The beautification project in Calexico, California, will use black paint and cost approximately $150,000, using funding from U.S. Customs and Border Protection’s tactical infrastructure maintenance funding, the official told HuffPost in a statement.
“While the primary purpose is to improve the aesthetic appearance of the wall, CBP believes there may also be an operational benefit based on our experience with painted barrier in Nogales, Arizona,” the official said.
Benefits of painting the vertical posts, called bollards, include thwarting potential “camouflaging tactics of illegal border crossers” and increasing the difficulty of scaling it, the official said.
Sen.
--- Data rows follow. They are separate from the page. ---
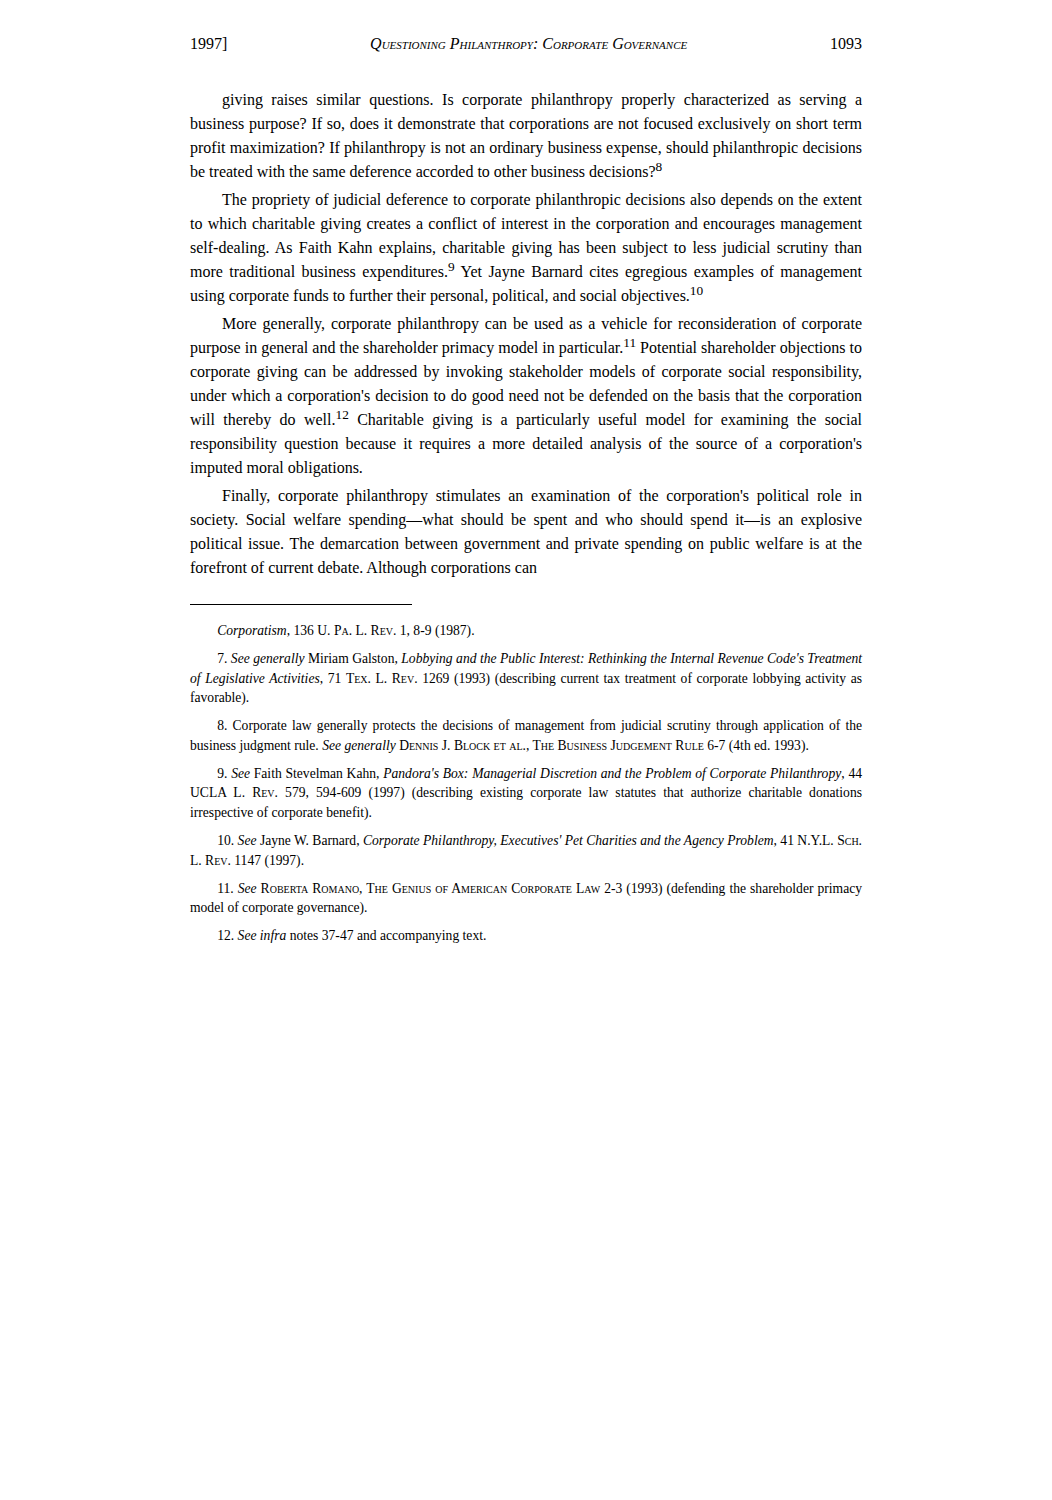1997] Questioning Philanthropy: Corporate Governance 1093
giving raises similar questions. Is corporate philanthropy properly characterized as serving a business purpose? If so, does it demonstrate that corporations are not focused exclusively on short term profit maximization? If philanthropy is not an ordinary business expense, should philanthropic decisions be treated with the same deference accorded to other business decisions?8
The propriety of judicial deference to corporate philanthropic decisions also depends on the extent to which charitable giving creates a conflict of interest in the corporation and encourages management self-dealing. As Faith Kahn explains, charitable giving has been subject to less judicial scrutiny than more traditional business expenditures.9 Yet Jayne Barnard cites egregious examples of management using corporate funds to further their personal, political, and social objectives.10
More generally, corporate philanthropy can be used as a vehicle for reconsideration of corporate purpose in general and the shareholder primacy model in particular.11 Potential shareholder objections to corporate giving can be addressed by invoking stakeholder models of corporate social responsibility, under which a corporation's decision to do good need not be defended on the basis that the corporation will thereby do well.12 Charitable giving is a particularly useful model for examining the social responsibility question because it requires a more detailed analysis of the source of a corporation's imputed moral obligations.
Finally, corporate philanthropy stimulates an examination of the corporation's political role in society. Social welfare spending—what should be spent and who should spend it—is an explosive political issue. The demarcation between government and private spending on public welfare is at the forefront of current debate. Although corporations can
Corporatism, 136 U. Pa. L. Rev. 1, 8-9 (1987).
7. See generally Miriam Galston, Lobbying and the Public Interest: Rethinking the Internal Revenue Code's Treatment of Legislative Activities, 71 Tex. L. Rev. 1269 (1993) (describing current tax treatment of corporate lobbying activity as favorable).
8. Corporate law generally protects the decisions of management from judicial scrutiny through application of the business judgment rule. See generally Dennis J. Block et al., The Business Judgement Rule 6-7 (4th ed. 1993).
9. See Faith Stevelman Kahn, Pandora's Box: Managerial Discretion and the Problem of Corporate Philanthropy, 44 UCLA L. Rev. 579, 594-609 (1997) (describing existing corporate law statutes that authorize charitable donations irrespective of corporate benefit).
10. See Jayne W. Barnard, Corporate Philanthropy, Executives' Pet Charities and the Agency Problem, 41 N.Y.L. Sch. L. Rev. 1147 (1997).
11. See Roberta Romano, The Genius of American Corporate Law 2-3 (1993) (defending the shareholder primacy model of corporate governance).
12. See infra notes 37-47 and accompanying text.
Dick Durbin (D-Ill.) criticized the painting project on Twitter, saying members of Congress were just informed of the plans by the Department of Homeland Security.
“A disgraceful misuse of taxpayer $$,” he tweeted on Wednesday. “Our military has more important work to do than making Trump’s wall beautiful.”
CBS News first confirmed the paint job.
Last month The Washington Post reported that President Donald Trump instructed that the bollards, or “slats” as he calls them, be painted “flat black.”
The dark color would absorb more heat in the summer, making the metal harder to climb, he argued. He also asked that the tips of the bollards be pointed so that they could put climbers at risk of injury.
He’s reportedly also complained that the current structures are ugly.
One administration official lamented the upkeep that painting the bollards would cause.
“Once you paint it, you always have to paint it,” the official told the Post.
This story has been updated with comment from a CBP official.